MATERIAL FOR THIS EXERCISE
====

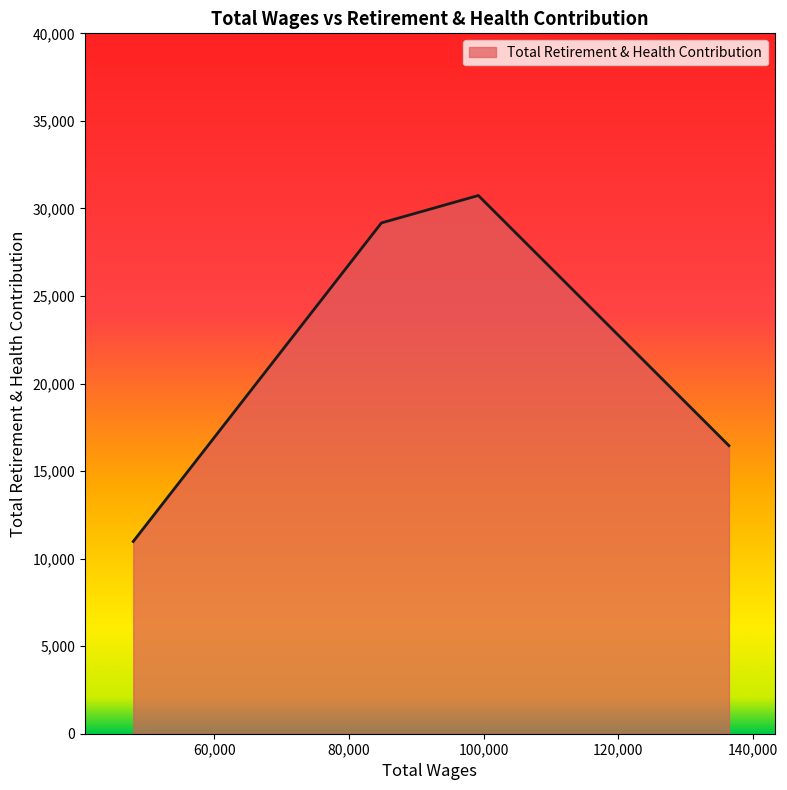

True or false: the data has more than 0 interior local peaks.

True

====

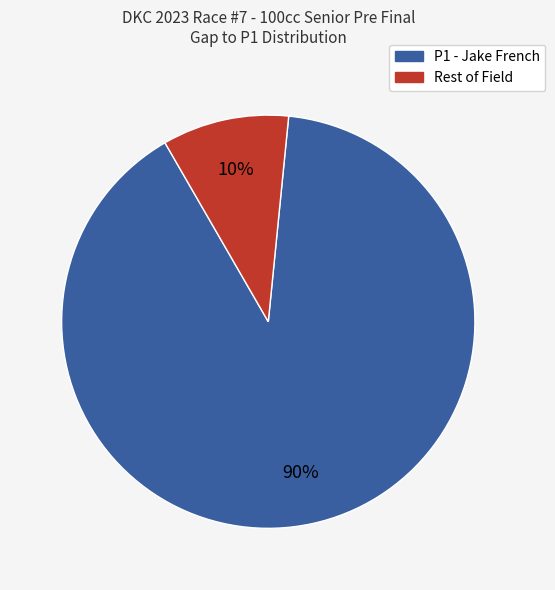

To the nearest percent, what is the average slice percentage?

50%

====

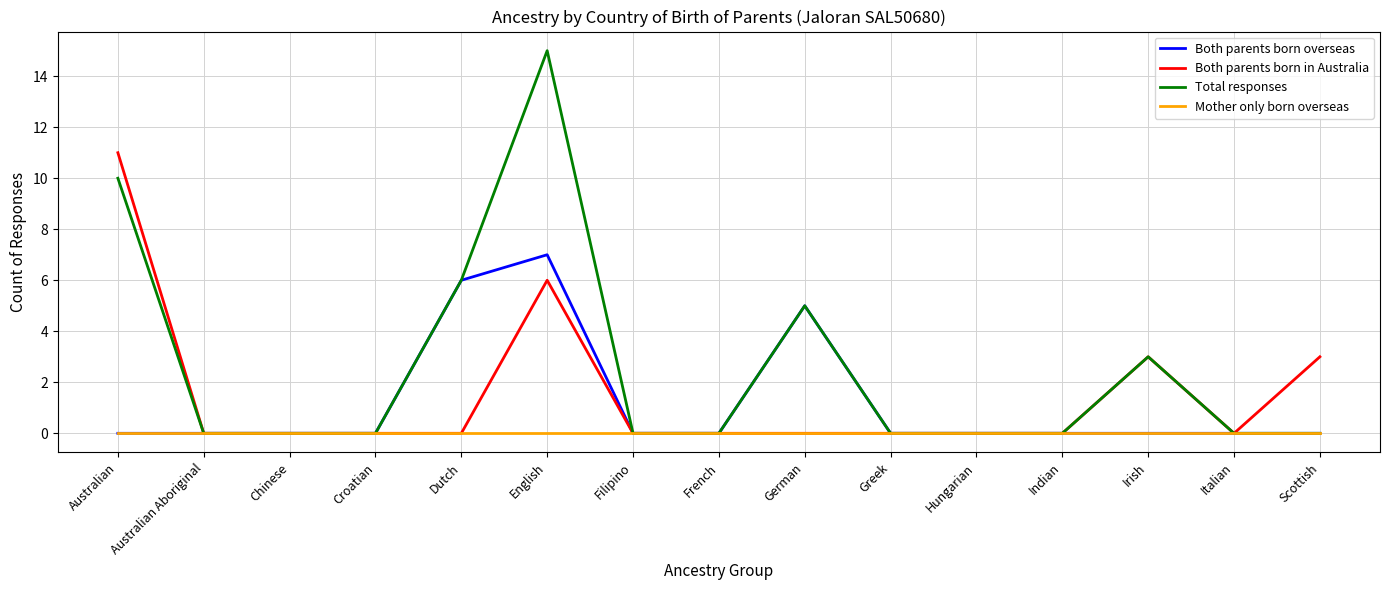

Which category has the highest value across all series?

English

====

INSTRUCTION
Pull out every line in the data above that contains the string "True", and copy each one unchanged.

WRITTEN RESPONSE
True or false: the data has more than 0 interior local peaks.
True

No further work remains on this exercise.